Recently I've had a trio of spam comments make it all the way through my (rather extensive) checks and onto my blog here. I removed them, of course, but it still baffled me as to why they made it through.

It didn't take long to find out. When I was first implementing comments on here, I added a logger specifically for purposes such as this that saves everything about current environmental state to a log file for later inspection - for both comments that make it through, and those that don't. It's not available publically available, of course (but if you'd like to take a look, just ask and I'll consider it). Upon isolating the entries for the spam comments, I discovered a few interesting things.

• The comment keys were aged 21, 21, and 17 seconds respectively (the lower limit I have set is 10 seconds)
• All 3 comments claimed that they were Firefox 57
• 2 out of 3 comments used HTTP 1.0 (even though they claimed to be Firefox 57, and despite my server offering HTTP/1.1 and HTTP/2.0)
• All 3 comments utilised HTTPS
• The IP Addresses that the comments came form were in Ukraine, Russia, and Canada (hey?) respectively
• All 3 appear to be phishing scams, with a link leading to a likely malicious website
• The 2 using HTTP/1.0 also asked my server to close the connection after sending a response
• All 3 asked not to be tracked via the DNT HTTP header
• The last comment had some really weird capitalisation. After consulting someone experienced on the subject, I learnt that the writer likely natively spoke an eastern language, such as Chinese

This was most interesting. From this, I can conclude:

• The last comment was likely submitted by a Chinese operator - even though the source IP address is located in Ukraine
• All three are spoofing their user agent string.
• Firefox 57 uses HTTP/2.0 by default if you're really in a browser, and the spam comments utilised HTTP/1.0 and HTTP/1.1
• Curiously, all of this took place over HTTPS. I'd be really curious to log which cipher was used for the connection here.
• In light of this, if I knew more about HTTP client libraries, I could probably identify what software was really used to submit the spam comments (and possibly even what operating system it was running on). If you know, please comment below!

To combat this development, I thought of a few options. Firstly, raising the minimum comment age, whilst effective, may disrupt the user experience, which I don't want to do. Plus, the bot owners could just increase the delay even more. To that end, I decided not to do this.
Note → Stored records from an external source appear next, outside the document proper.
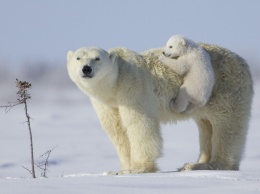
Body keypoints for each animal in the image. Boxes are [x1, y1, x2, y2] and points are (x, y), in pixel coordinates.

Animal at [67, 43, 254, 174]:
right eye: (78, 58)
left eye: (97, 58)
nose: (86, 69)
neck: (114, 84)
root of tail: (244, 63)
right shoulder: (106, 103)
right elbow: (117, 130)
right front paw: (122, 168)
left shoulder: (132, 87)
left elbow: (139, 125)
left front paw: (138, 168)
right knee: (206, 124)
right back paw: (195, 163)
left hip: (225, 88)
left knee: (226, 126)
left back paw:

Secondly, with the amount of data I've collected, I could probably write an AI that takes the environment in and spits out a 'spaminess' score, much like SpamAssassin and rspamd do for email. Perhaps a multi-weighted system would work, with a series of tests that add or take away from the final score? I might investigate upgrading my spam detection system to do this in the future, as it would not only block spam more effectively, but provide a more distilled overview of the characteristics of each comment submission than I have currently.

Lastly, I could block HTTP/1.0 requests. While not perfect (1 out of 3 requests used HTTP/1.1), it would still catch some more bots out without disrupting user experience - as normal browsers (include text-based ones IIRC) use HTTP/1.1 or above. HTTP/1.1 has been around since 1991 (27 years!), so if you're not using it by now - upgrade! For now, this is the best option I can see.

From today, if you try to submit a comment and get a HTTP 505 HTTP Version Not Supported error and see a message saying something like this:

You sent your request via HTTP/1.0, but this is not supported for submitting comments due to high volume of spam. Please retry with HTTP/1.1 or higher.